После этого меня пригласили с некоторыми дамами на представление в Сен Клод. Из–за суетности и желания угодить им, я уступила и пошла. Представление было великолепным, и те, кто считались мудрыми в глазах этого мира, действительно могли вкусить его прелесть. Я же была исполнена горечью. Я ничего не могла есть, и была не в состоянии чем–либо насладиться. О, какие слезы! Ибо вот уже более трех месяцев, как мой Возлюбленный удалил от меня Свое благодатное присутствие, и я не могла видеть ничего кроме гневающегося Бога. По этой же причине и во время другого путешествия, которое я совершила вместе с моим мужем в Турин, я была подобна животным, предназначенным на заклание. В определенные дни люди восхищаются ими, принося им зелень и цветы, а затем устраивают торжество в городе, прежде чем заколоть их. Эта жалкая красота, накануне заката жизни, вдруг начинала сиять с новой силой, лишь только для того чтобы вскоре погаснуть. Вскоре после этого я заболела оспой.
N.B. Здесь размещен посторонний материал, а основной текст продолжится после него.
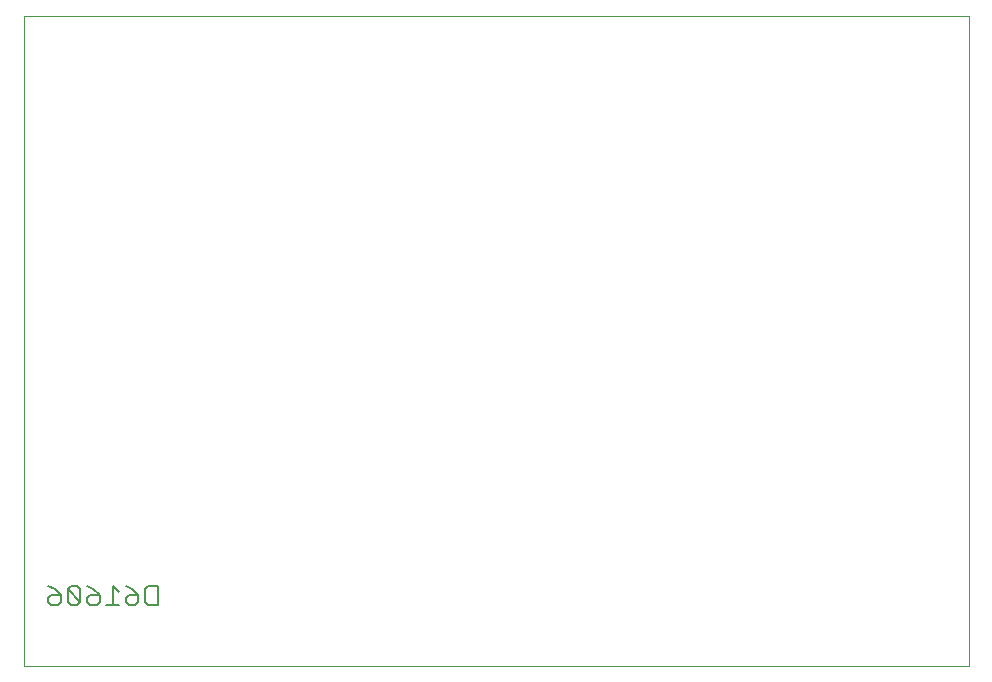
<source format=gbo>
G75*
G70*
%OFA0B0*%
%FSLAX24Y24*%
%IPPOS*%
%LPD*%
%AMOC8*
5,1,8,0,0,1.08239X$1,22.5*
%
%ADD10C,0.0000*%
%ADD11C,0.0060*%
D10*
X002180Y000680D02*
X002180Y022334D01*
X033676Y022334D01*
X033676Y000680D01*
X002180Y000680D01*
D11*
X003107Y002710D02*
X003000Y002817D01*
X003000Y002924D01*
X003107Y003030D01*
X003427Y003030D01*
X003427Y002817D01*
X003320Y002710D01*
X003107Y002710D01*
X003427Y003030D02*
X003214Y003244D01*
X003000Y003351D01*
X003645Y003244D02*
X004072Y002817D01*
X003965Y002710D01*
X003752Y002710D01*
X003645Y002817D01*
X003645Y003244D01*
X003752Y003351D01*
X003965Y003351D01*
X004072Y003244D01*
X004072Y002817D01*
X004289Y002817D02*
X004289Y002924D01*
X004396Y003030D01*
X004716Y003030D01*
X004716Y002817D01*
X004610Y002710D01*
X004396Y002710D01*
X004289Y002817D01*
X004503Y003244D02*
X004716Y003030D01*
X004503Y003244D02*
X004289Y003351D01*
X005147Y003351D02*
X005147Y002710D01*
X004934Y002710D02*
X005361Y002710D01*
X005578Y002817D02*
X005578Y002924D01*
X005685Y003030D01*
X006005Y003030D01*
X006005Y002817D01*
X005899Y002710D01*
X005685Y002710D01*
X005578Y002817D01*
X005361Y003137D02*
X005147Y003351D01*
X005578Y003351D02*
X005792Y003244D01*
X006005Y003030D01*
X006223Y002817D02*
X006223Y003244D01*
X006330Y003351D01*
X006650Y003351D01*
X006650Y002710D01*
X006330Y002710D01*
X006223Y002817D01*
M02*

</source>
Однажды, когда я шла в церковь, и за мной следовал наш лакей, я встретила нищего. Я хотела подать ему милостыню. Он в ответ на это поблагодарил меня, но отказался взять ее и затем заговорил в чудесной манере о Боге и о божественных вещах. Он показал мне все, что было в моем сердце: мою любовь к Богу, мое милосердие, а также мое слишком большое восхищение собственной красотой и все мои проступки. Он сказал мне, что всего этого недостаточно, чтобы избежать ада, но что Господь требует от меня максимальной чистоты и высочайшего совершенства. В моем сердце я согласилась с его наставлениями. Я слушала его в молчании и благоговении, и его слова проникли в самую глубину моей души. Когда я пришла в церковь, то потеряла сознание. Больше я никогда не встречала этого человека.